= Johnny and Luther Htoo =

Juvenile twin brothers leading a Karen guerrilla faction in Myanmar

Johnny Htoo and Luther Htoo (pronounced 'too', 'H' is silent; born c. 1988) are twin brothers who jointly led the God's Army guerrilla group, a splinter group of the Karen National Union, in Myanmar (Burma) during the late 1990s.

==Formation of God's Army (1997)==
The Htoo twins are from an area of eastern Burma populated by the Karen ethnic group. The Karen and Burmese army had fought at various times for over fifty years, but in the early 1990s the Burmese army launched a major operation to secure the route of an oil pipeline through the area. In March 1997, a local pastor brought the two illiterate nine-year-olds to the local military chief and said the Lord had spoken to them and they would save the Karen people. According to the legend among followers, the twins then rallied defenders of their village by shouting "God's Army!", leading them to a victory over Burmese troops. Various legends claimed that the brothers had numerous magical powers, including invulnerability to bullets and mines, and that they could hand out magical bullets. Supposedly, they could kill by pointing a rifle at the ground and concentrating. One tale claims that Johnny turned himself into an old man and back when bathing in a river. The legend of the boys was embraced by locals who viewed the existing Karen National Union as corrupt and ineffective. A new rebel group called God's Army of the Holy Mountain, or God's Army for short, was thus formed under the nominal leadership of the Htoo twins.

==Worldwide attention (1999–2000)==
God's Army was situated in mountainous rainforests along the border between Burma and Thailand. They were a band of Christian guerrillas who maintained an austere lifestyle, including abstinence from sexual intercourse, alcohol, milk, eggs and pork. The boys, called "Bu Lu" and "Bu Joh" by their followers, were both chain smokers and were said to know the Bible by heart although they had never studied it.

In October 1999, a group calling themselves Vigorous Burmese Student Warriors seized the Burmese embassy in Bangkok and the situation ended with their departure, at which point they were taken in by God's Army.

The Htoos came to worldwide attention in January 2000 when 10 members of God's Army seized a hospital in Ratchaburi, Thailand. The group held 700 to 800 patients and staff members hostage for 22 hours. They demanded the Thai government stop shelling Karen positions in Burma and treatment for their wounded. Thai security forces stormed the hospital, killing all 10 of the gunmen. A photograph taken by Associated Press photographer Apichart Weerawong of a long-haired Johnny posing next to his tougher-looking, cigar-puffing brother was circulated around the world after the hospital raid. After the raid, God's Army were strenuously pursued by the Tatmadaw (Burmese armed forces) and shunned by other Karen rebels. Luther claimed at the time he had 250,000 invisible soldiers in his command while Johnny had 150,000 of his own. Their flesh-and-blood followers were estimated to be around 500 in 1998, but gradually declined to between 100 and 200 men by early 2000 after many left to find work to support their refugee families. Meanwhile, the Burmese army had 21,000 troops in the area.

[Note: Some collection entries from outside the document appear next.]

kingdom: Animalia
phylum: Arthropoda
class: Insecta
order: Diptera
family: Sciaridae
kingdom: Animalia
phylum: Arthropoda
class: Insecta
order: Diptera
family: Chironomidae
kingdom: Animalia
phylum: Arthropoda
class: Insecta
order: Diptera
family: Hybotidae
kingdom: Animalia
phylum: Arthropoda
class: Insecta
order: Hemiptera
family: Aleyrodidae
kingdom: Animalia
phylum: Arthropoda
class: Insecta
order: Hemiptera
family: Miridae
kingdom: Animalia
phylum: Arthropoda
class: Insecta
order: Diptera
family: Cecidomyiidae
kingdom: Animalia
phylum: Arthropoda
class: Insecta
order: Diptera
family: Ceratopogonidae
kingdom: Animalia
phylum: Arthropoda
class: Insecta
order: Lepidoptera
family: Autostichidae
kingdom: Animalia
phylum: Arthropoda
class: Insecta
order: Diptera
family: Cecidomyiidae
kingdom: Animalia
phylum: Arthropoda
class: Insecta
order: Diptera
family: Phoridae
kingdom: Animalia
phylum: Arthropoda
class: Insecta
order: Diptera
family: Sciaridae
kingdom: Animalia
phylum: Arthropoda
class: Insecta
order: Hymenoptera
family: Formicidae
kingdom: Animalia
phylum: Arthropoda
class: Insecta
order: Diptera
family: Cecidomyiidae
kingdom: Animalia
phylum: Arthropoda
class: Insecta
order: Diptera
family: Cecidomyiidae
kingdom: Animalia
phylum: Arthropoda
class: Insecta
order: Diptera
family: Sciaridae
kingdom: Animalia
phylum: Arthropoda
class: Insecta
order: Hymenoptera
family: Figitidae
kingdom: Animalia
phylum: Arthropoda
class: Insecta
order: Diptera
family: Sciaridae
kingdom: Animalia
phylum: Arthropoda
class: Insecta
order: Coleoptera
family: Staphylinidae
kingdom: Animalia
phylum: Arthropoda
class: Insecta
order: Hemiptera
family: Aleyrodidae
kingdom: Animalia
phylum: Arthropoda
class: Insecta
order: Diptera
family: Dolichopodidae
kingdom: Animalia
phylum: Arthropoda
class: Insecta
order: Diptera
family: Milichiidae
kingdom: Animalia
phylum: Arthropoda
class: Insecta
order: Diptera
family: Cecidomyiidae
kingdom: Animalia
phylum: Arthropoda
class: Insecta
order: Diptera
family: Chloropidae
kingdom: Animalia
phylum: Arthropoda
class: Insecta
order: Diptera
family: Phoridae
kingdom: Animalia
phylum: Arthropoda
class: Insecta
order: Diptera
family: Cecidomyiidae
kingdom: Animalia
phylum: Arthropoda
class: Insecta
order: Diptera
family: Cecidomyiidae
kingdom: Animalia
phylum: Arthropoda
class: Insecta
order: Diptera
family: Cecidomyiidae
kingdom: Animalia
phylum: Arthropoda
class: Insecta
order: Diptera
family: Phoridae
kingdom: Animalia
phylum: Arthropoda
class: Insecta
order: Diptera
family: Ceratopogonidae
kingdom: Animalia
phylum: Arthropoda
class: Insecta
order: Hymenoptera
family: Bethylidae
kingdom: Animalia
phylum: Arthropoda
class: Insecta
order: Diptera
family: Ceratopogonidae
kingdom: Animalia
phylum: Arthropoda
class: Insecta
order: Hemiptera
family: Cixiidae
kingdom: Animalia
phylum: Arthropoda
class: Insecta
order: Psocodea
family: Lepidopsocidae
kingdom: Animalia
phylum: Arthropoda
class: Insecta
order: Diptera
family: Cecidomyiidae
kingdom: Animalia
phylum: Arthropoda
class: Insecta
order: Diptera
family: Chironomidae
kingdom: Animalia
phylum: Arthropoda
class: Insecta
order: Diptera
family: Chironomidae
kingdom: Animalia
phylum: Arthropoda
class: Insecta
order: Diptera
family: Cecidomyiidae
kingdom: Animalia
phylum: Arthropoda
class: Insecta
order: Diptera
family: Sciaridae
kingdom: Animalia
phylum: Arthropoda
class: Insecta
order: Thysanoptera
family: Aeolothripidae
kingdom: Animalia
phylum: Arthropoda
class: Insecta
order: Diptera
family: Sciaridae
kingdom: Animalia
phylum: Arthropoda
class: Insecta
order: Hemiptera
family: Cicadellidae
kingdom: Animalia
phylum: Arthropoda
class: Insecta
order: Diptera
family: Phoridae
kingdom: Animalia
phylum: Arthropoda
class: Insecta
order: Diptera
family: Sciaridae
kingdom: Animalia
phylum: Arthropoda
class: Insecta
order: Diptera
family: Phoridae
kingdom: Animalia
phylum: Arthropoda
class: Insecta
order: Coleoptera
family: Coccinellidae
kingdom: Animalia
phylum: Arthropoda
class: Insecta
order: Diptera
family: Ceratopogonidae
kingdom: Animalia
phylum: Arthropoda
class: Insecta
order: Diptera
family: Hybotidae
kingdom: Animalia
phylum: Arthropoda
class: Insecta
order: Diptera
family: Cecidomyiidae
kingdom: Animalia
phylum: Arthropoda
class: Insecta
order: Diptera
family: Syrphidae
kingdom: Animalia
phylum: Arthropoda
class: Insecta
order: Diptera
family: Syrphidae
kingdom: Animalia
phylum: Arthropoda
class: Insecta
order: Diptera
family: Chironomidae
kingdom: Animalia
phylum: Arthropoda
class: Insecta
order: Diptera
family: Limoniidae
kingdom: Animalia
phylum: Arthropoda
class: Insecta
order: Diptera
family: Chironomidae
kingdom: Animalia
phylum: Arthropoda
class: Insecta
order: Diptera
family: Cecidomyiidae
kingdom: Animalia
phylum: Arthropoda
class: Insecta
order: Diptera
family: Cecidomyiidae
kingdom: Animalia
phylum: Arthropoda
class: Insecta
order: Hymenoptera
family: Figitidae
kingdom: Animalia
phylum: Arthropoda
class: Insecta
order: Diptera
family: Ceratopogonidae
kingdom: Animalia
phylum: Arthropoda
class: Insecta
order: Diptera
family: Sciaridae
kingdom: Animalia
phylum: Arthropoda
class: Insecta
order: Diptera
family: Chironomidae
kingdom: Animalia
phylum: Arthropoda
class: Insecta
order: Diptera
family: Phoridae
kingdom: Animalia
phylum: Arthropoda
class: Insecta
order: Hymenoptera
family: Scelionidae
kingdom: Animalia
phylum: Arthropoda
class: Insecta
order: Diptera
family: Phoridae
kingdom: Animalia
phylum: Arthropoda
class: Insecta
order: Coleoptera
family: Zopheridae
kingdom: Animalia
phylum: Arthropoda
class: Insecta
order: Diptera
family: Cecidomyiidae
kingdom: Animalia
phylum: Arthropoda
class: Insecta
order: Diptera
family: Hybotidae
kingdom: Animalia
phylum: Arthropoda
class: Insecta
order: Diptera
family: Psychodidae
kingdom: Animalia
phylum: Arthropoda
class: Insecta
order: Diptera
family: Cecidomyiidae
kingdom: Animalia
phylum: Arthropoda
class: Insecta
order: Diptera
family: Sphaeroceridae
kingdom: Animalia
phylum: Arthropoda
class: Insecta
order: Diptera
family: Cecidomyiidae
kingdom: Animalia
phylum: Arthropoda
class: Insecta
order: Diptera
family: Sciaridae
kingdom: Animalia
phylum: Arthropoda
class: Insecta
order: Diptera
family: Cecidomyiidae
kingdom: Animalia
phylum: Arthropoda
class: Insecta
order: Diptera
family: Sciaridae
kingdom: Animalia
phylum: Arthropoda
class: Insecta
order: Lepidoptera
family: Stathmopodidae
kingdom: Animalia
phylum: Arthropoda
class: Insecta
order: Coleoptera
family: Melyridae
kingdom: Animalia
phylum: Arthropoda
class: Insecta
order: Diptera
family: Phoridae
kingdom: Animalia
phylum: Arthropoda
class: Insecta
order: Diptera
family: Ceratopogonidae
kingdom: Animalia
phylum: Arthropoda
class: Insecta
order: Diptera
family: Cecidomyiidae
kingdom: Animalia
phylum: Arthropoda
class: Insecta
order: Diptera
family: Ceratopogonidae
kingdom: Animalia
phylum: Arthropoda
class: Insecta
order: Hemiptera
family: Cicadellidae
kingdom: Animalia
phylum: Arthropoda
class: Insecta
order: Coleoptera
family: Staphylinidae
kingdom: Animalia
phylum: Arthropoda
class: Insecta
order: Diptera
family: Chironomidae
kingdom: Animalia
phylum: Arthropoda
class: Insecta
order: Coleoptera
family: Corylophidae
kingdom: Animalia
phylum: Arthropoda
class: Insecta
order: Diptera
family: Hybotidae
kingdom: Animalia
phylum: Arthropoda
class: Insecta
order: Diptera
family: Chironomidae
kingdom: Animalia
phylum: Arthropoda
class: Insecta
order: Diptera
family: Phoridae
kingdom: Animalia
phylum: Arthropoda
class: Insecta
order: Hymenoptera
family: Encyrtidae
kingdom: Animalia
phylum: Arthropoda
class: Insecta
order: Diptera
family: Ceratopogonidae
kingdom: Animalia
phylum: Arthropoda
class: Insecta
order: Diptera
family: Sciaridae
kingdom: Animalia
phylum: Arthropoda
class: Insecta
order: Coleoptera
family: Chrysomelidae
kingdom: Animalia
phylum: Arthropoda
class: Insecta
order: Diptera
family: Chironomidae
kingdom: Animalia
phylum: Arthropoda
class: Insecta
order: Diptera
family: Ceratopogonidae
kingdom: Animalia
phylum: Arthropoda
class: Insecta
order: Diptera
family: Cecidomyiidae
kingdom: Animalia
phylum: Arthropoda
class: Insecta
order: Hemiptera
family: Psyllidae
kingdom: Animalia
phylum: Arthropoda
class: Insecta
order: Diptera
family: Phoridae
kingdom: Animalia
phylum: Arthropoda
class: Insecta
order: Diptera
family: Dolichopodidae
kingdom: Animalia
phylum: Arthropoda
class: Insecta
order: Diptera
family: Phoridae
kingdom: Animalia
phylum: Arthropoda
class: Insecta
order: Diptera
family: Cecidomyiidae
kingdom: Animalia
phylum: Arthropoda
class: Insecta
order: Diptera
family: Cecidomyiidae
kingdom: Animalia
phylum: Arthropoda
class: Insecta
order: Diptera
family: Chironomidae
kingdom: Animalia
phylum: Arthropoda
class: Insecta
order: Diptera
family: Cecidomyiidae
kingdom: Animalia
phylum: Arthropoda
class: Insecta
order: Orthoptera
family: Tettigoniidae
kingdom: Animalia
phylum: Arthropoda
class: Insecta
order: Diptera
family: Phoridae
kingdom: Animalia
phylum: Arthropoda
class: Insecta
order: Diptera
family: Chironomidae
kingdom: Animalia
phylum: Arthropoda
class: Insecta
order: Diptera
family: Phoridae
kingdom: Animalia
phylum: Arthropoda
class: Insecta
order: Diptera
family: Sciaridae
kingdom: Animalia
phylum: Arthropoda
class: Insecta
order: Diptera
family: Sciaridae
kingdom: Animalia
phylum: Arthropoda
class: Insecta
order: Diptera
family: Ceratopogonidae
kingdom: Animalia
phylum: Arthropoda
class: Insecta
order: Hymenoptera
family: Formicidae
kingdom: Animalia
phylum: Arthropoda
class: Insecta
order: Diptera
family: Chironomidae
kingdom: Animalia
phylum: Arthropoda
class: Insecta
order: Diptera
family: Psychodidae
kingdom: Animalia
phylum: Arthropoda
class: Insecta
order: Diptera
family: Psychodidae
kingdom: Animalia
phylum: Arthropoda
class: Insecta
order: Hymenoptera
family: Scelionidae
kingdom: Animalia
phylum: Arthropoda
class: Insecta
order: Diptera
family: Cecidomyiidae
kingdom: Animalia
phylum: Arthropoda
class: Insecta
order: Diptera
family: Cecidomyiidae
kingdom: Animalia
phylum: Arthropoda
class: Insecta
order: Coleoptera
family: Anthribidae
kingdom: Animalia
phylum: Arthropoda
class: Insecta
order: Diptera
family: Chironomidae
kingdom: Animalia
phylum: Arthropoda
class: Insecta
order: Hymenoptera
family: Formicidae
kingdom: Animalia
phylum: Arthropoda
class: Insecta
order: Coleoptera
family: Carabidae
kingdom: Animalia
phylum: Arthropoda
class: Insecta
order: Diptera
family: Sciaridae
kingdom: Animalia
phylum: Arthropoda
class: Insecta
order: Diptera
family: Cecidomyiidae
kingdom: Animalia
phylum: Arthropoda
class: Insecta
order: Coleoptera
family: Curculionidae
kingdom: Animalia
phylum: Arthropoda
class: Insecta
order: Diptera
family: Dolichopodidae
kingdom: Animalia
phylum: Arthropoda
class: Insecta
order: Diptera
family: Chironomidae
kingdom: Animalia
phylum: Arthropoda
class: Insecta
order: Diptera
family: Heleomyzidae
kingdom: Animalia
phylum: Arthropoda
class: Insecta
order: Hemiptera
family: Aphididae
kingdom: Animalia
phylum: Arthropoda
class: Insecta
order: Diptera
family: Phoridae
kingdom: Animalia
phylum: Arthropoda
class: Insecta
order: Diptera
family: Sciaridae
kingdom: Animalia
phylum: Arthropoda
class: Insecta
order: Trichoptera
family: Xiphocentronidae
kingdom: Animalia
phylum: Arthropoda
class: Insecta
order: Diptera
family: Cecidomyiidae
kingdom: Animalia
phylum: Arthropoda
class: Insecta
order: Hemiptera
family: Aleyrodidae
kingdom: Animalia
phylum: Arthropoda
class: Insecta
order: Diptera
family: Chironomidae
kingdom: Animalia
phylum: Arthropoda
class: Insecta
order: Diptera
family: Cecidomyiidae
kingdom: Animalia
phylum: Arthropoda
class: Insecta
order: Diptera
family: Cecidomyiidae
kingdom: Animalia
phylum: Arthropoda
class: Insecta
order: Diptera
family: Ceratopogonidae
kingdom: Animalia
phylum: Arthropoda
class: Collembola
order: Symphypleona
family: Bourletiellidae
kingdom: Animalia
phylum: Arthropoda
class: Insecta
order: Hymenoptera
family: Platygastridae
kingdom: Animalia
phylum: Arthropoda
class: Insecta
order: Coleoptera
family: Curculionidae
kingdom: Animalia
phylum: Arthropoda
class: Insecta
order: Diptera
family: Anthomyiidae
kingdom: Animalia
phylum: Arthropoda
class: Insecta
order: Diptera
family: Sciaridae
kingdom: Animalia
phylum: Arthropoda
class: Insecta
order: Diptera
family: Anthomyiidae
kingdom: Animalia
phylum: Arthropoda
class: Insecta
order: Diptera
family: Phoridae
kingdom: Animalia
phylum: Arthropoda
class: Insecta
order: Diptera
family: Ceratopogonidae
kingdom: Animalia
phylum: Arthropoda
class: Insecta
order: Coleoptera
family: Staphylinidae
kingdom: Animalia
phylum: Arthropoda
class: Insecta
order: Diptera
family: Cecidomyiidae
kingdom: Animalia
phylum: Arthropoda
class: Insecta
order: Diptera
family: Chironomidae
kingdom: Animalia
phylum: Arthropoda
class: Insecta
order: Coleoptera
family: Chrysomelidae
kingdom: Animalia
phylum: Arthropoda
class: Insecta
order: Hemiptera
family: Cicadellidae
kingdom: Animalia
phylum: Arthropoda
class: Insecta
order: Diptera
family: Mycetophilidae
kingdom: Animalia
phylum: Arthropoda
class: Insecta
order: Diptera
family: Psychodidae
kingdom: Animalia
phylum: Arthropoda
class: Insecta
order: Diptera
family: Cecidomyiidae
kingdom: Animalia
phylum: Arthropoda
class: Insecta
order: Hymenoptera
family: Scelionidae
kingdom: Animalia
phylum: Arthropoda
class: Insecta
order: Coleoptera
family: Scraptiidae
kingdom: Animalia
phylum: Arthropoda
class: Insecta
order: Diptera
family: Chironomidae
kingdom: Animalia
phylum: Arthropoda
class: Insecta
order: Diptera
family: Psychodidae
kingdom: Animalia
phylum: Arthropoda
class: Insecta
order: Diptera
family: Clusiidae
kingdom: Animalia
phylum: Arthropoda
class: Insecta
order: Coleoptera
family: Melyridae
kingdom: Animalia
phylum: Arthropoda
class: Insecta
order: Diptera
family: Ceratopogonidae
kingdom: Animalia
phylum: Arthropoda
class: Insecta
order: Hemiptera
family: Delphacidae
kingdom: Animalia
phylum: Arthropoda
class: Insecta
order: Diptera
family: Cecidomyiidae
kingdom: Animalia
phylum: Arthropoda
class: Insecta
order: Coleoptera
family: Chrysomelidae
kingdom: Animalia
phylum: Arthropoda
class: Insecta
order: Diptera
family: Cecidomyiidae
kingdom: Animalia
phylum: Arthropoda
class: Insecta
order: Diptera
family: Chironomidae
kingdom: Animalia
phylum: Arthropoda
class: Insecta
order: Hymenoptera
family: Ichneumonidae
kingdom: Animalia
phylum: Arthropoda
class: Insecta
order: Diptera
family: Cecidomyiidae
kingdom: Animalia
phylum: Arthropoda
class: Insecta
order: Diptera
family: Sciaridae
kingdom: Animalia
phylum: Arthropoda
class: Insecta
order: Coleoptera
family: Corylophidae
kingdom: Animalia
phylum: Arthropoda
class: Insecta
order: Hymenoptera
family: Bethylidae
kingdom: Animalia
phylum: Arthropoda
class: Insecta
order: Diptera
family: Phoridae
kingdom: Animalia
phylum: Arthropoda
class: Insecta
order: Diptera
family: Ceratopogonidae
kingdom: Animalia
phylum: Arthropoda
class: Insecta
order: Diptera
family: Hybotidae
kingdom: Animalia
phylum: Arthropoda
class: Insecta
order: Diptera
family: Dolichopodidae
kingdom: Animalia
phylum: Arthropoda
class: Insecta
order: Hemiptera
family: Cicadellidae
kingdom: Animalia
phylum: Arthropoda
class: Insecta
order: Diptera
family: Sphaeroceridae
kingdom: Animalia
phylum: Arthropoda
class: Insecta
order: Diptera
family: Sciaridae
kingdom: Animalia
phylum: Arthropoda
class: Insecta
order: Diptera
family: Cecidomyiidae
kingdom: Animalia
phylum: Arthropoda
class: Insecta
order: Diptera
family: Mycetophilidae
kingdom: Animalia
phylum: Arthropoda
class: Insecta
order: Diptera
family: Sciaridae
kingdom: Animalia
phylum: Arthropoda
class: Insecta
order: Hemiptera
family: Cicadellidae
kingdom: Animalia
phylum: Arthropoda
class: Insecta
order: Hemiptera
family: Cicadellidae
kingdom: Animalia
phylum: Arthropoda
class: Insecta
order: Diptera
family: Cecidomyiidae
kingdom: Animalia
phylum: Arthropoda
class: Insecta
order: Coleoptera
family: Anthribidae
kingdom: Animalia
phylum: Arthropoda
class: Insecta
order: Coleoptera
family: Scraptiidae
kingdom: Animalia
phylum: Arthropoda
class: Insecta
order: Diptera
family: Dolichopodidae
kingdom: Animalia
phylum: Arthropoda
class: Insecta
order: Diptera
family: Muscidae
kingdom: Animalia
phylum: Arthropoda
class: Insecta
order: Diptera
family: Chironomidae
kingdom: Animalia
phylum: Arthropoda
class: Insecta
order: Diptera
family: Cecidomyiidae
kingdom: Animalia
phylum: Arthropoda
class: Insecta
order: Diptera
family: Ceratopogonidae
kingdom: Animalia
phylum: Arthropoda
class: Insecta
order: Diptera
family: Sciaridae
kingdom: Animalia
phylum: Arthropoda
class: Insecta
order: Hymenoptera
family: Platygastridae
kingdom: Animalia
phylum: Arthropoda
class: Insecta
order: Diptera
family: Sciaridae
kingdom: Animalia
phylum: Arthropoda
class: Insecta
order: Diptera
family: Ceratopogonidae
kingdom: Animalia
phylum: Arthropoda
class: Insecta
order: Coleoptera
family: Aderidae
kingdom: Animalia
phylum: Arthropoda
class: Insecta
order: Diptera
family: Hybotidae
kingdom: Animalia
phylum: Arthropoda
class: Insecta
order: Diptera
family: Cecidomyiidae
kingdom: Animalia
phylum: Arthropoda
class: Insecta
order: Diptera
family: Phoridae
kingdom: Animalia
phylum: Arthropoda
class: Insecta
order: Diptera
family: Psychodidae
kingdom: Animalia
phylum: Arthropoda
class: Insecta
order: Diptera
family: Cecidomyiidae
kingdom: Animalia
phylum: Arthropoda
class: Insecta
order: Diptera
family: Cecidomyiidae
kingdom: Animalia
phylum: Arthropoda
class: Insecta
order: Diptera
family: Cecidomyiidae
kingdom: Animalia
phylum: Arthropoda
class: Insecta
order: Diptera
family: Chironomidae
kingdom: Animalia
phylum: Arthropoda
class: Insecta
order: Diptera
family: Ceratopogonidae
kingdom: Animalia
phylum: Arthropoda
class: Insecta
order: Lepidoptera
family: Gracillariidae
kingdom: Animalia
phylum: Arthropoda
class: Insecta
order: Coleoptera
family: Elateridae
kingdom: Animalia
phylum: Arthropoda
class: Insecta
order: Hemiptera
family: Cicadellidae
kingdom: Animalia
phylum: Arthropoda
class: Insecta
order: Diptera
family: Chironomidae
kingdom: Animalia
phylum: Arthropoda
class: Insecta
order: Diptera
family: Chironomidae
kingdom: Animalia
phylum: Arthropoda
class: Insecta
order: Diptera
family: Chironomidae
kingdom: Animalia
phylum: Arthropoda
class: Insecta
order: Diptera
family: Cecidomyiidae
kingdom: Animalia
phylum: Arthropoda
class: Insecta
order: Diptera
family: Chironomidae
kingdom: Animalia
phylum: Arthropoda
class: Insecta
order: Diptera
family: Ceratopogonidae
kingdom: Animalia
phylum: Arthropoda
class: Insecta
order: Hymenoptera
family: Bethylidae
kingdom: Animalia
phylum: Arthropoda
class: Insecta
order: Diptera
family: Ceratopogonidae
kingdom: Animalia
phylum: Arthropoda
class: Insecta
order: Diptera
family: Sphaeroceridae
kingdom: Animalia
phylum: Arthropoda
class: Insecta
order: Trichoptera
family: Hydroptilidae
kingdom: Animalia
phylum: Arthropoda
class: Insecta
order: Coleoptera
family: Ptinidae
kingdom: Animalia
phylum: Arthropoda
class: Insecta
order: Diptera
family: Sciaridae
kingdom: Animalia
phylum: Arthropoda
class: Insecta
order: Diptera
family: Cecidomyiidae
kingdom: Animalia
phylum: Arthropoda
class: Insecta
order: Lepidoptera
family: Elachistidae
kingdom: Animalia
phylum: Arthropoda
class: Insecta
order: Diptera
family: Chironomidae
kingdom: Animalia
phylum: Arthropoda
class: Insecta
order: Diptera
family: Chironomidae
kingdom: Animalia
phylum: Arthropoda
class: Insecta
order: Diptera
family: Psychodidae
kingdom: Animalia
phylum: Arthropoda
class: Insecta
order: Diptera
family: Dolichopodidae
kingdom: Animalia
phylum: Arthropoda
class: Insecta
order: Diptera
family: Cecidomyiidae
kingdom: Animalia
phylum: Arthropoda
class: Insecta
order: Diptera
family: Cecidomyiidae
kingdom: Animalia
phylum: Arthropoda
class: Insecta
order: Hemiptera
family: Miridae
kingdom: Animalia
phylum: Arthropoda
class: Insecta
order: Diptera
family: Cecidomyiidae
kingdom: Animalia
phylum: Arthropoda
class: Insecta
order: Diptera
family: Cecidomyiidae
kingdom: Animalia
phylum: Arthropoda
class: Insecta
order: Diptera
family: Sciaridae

==Surrender and life after God's Army (2001– )==
The twins surrendered to Thai soldiers in January 2001 and requested sanctuary. By that time, the number of their followers had dwindled to less than 20. They repudiated the stories about being invulnerable but insisted that God had helped them to survive over the years. They were reunited with their family. In July 2006, Johnny Htoo surrendered to Burma's military government with eight other members of God's Army in two groups.

In 2009, Luther Htoo sought status as a refugee in Sweden and settled in Götene while Johnny Htoo moved to a Thai refugee camp while attempting to go to New Zealand to join his mother and sister. Luther married another Karen refugee in Sweden and fathered three children (boys) with her before divorcing. In 2018, Luther Htoo returned to Myanmar after meeting a woman online; as of 2020 both are reportedly unemployed and struggle with alcoholism.